WHAT THE TASK ASKS:
Retype the portion of the essay on the uses of fantasy that opens with the words "This coming week" and closes with "and his successors.", keeping every character as it appears in that essay.

The Uses of Fantasy

Gustave Doré, illus. from Don Quixote

Monday

This coming week I will be teaching a four-session lifelong learning course at Sewanee entitled “Literary Wizards and Enchantresses, from Merlin and Morgan Le Fay to Gandalf and Galadriel.” I’m using today’s blog post to sort out my ideas for the first class, which will focus on Merlin and his successors.

Before turning to Merlin, however, I will set the stage by exploring what fantasy is, how it works, and what role it plays in human lives. As I see it, fantasy is an oppositional genre, always pushing against reality as people of the time saw it. To understand fantasy, see it as operating in counterpoint to the culture that produced it.

We are drawn to fantasy because our conventional understanding of the world seems too limited. We feel hemmed in by the real and turn to fantasy to explore new possibilities for ourselves. Tales of magic introduce the marvelous into our lives.

In saying this, I distinguish between shallow escapist fantasies and transcendent fantasies. The former, while certainly oppositional since they arise out of dissatisfaction with the way things are, go no further than shallow wish fulfillments and revenge dreams. They are simply mirror opposites of the world as it is.

EXCERPTED DATA:
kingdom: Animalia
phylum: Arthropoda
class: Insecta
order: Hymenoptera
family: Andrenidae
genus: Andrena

OUTPUT OF THE TASK:
This coming week I will be teaching a four-session lifelong learning course at Sewanee entitled “Literary Wizards and Enchantresses, from Merlin and Morgan Le Fay to Gandalf and Galadriel.” I’m using today’s blog post to sort out my ideas for the first class, which will focus on Merlin and his successors.